En Mishka, por ejemplo, una desconocida os vio intentando descifrar si era buena idea subir por unas escaleras espirales al campanario de una iglesia. Os habló en ruso, claro, y cuando no obtuvo respuesta se apresuró a subir ella a modo ilustrativo. El ascenso a través de arcadas y habitaciones polvorientas con pilas de lápidas olvidadas, ventanucos, sogas y suelos de madera dudosos, fue increíble. En el último piso, junto a las esperadas campanas y una vista de toda la ciudad a orillas del Volga, la señora -resoplando- os dejó una tarjeta de un salón de belleza y tras recuperar el aliento se fue sin más.

Encontrasteis así al azar una exposición de fotografías decimonónicas en una casa de aldea. Las imágenes recordaban mucho a los colonos americanos no sólo por los barcos de vapor estilo Misisipi sino por la ropa, las construcciones y un poco todo. Allí no había esclavos pero sí siervos que por desgracia eran lo mismo, incluso les llamaban almas muertas (de ahí el título de la famosa novela de Nikolái Gogól que es el equivalente ruso al Quijote español).
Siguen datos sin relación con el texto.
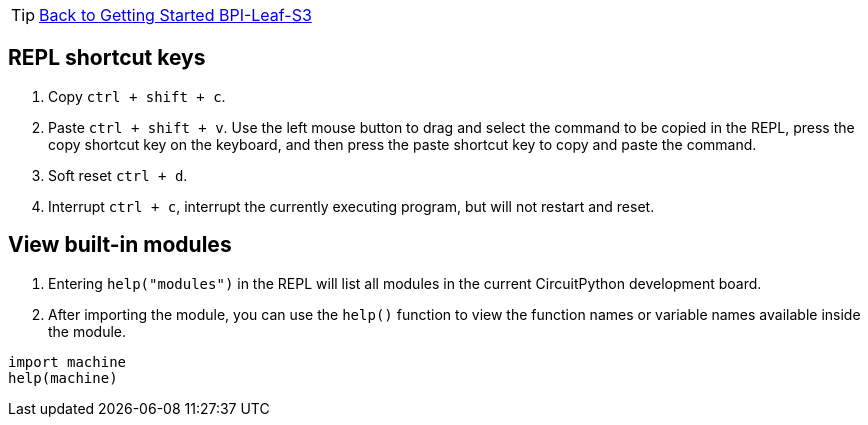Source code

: TIP: link:../GettingStarted_BPI-Leaf-S3[Back to Getting Started BPI-Leaf-S3]

== REPL shortcut keys

. Copy `ctrl + shift + c`.
. Paste `ctrl + shift + v`. Use the left mouse button to drag and select
the command to be copied in the REPL, press the copy shortcut key on the
keyboard, and then press the paste shortcut key to copy and paste the
command.
. Soft reset `ctrl + d`.
. Interrupt `ctrl + c`, interrupt the currently executing program, but
will not restart and reset.

== View built-in modules

. Entering `help("modules")` in the REPL will list all modules in the
current CircuitPython development board.
. After importing the module, you can use the `help()` function to view
the function names or variable names available inside the module.

```py
import machine
help(machine)
```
Hasta Cherepovets no habíais visto cómo era realmente una ciudad industrial rusa. Kandinski dijo en su momento que el color gris era la única forma de mirar al infinito; habiendo aceptado eso, Cherepovets te pareció infinita. Aún así, los bloques de edificios y su simetría marchita tenían algo de poético, igual que los caminantes cabizbajos y la lluvia de octubre. Desde lejos veríais las chimeneas, los silos, las humaredas.

Era año nuevo para los judíos, acababa el Rosh Hashanah y según tus cálculos -basados en precarias investigaciones- entraba su 5776. Por algún extraño motivo pensaste en eso cuando una tormenta alcanzó vuestro barco cruzando un lago. Todo se movió un poco y el gallego fue feliz un rato.